Aim — Resume the forum thread on the two algebra problems, continuing from its final line.

Passage provided —
================

IIT JEE , AIEEE Forum - Mathematics , Algebra

man111

(1) how can i solve the expression

(x-a)/b+(x-b)/a=b/(x-a)+a/(x-b)

(2) if x³-x²-x-1 has a root a,b,c

than prove that (a¹⁹⁹²-b¹⁹⁹²)/a-b+ (b¹⁹⁹²-c¹⁹⁹²)/b-c+ (c¹⁹⁹²-a¹⁹⁹²)/c-a

has integer.

shubhayan_c

(ax - a^2 + bx - b^2)/ ab = (ax - a^2 + bx - b^2)/(x-a)(x-b)

1/ab = 1/(x-a)(x-b)

x^2 - (a +b)x + ab = ab

x^2 = (a+b)x

x = (a+b)

Greatdreams

1.)

================

Information supplied —
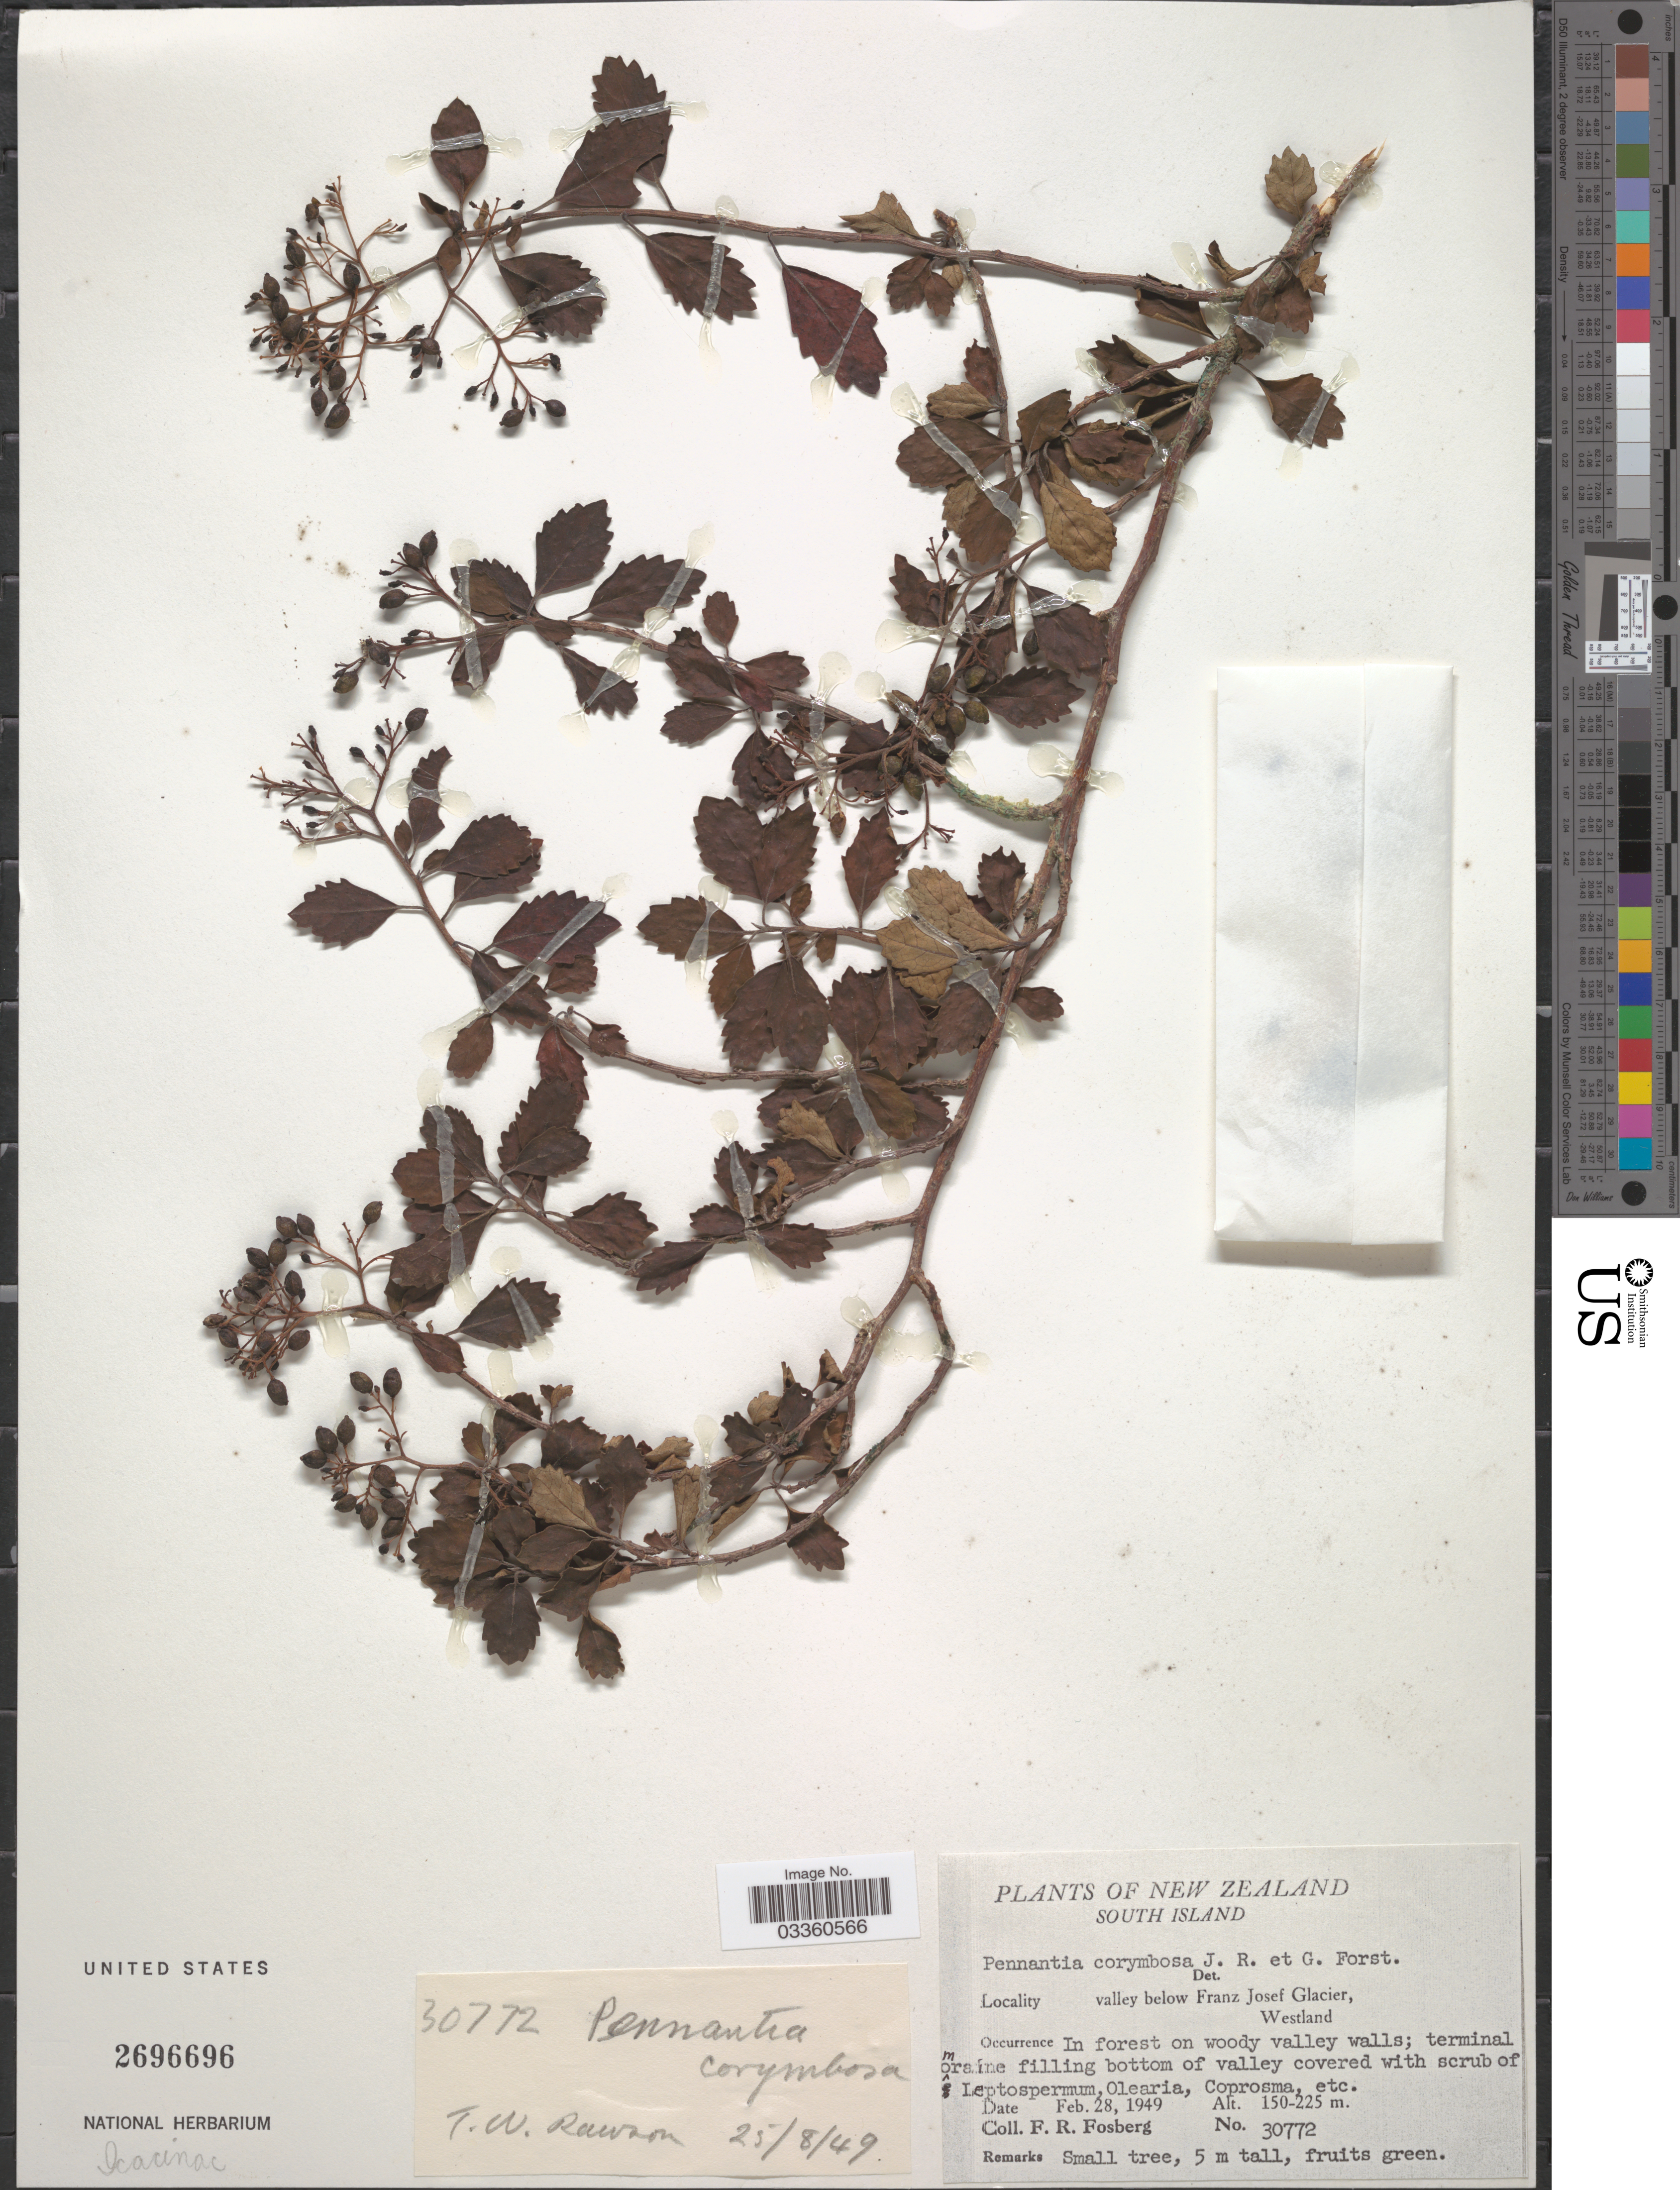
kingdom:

================

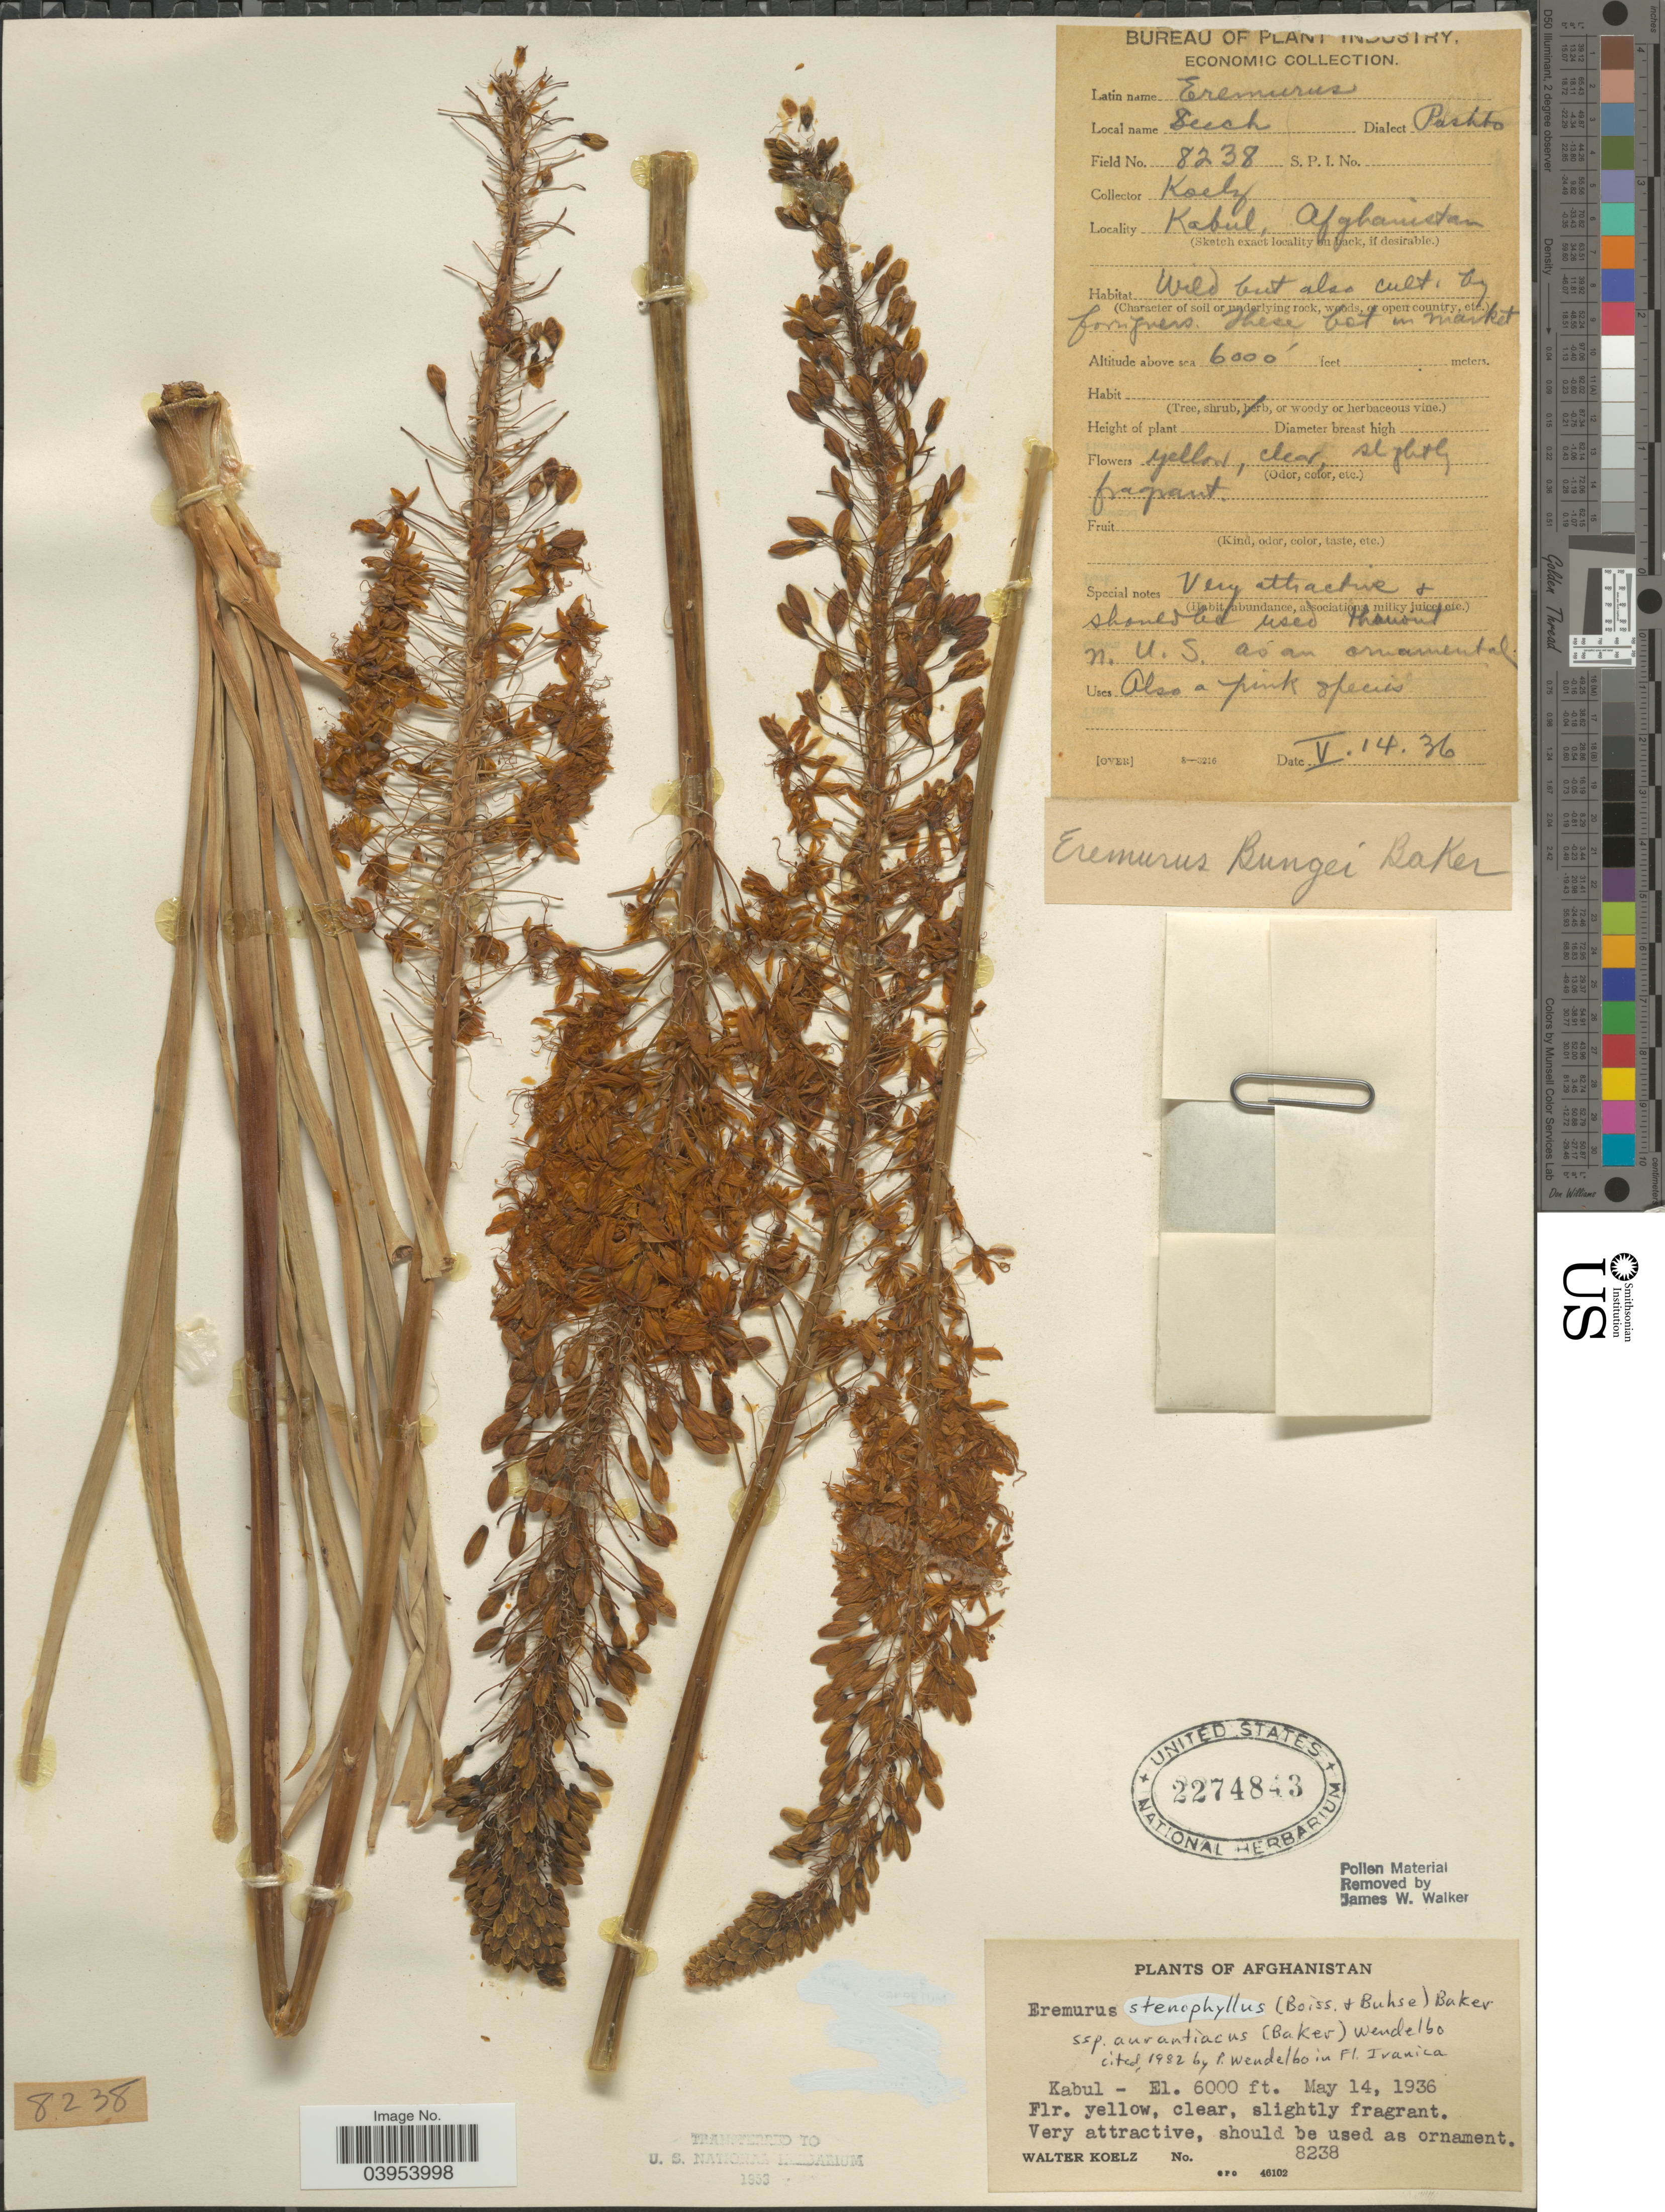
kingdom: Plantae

================

Reply —
(ax - a^2 + bx - b^2)/ ab - (ax - a^2 + bx - b^2)/(x-a)(x-b) = 0

So (ax - a^2 + bx - b^2)/ ab - (ax - a^2 + bx - b^2)/(x-a)(x-b) = 0

(ax - a^2 + bx - b^2)[1/ab - 1/(x-a)(x-b)] = 0

So (ax - a^2 + bx - b^2) (x^2 - ax - bx) = 0

thus [x(a+b) - a^2 - b^2] [ x^2 - x(a+b)] = 0

So we have

x(a+b) - a^2 - b^2 = 0 ; x = a^2 + b^2/a+b

and x^2 - x(a+b) = 0

So x[x - (a+b)] = 0

So x = 0 and x = a+ b

So the values are x = 0 , a+b , a^2 + b^2/a+b

as for the 2nd question i think some data is missing

it should be x3 - x2 - x +1 = 0

hsbhatt

x-a/a + x-b/b = b/x-a + a/x-b

=> x-a/a - a/x-b = b/x-a - x-b/a

or (x-a)(x-b)-ab/b(x-b) = ab-(x-a)(x-b)/a(x-a)

Hence, either (x-a)(x-b) = ab or b(x-b) = a(x-a)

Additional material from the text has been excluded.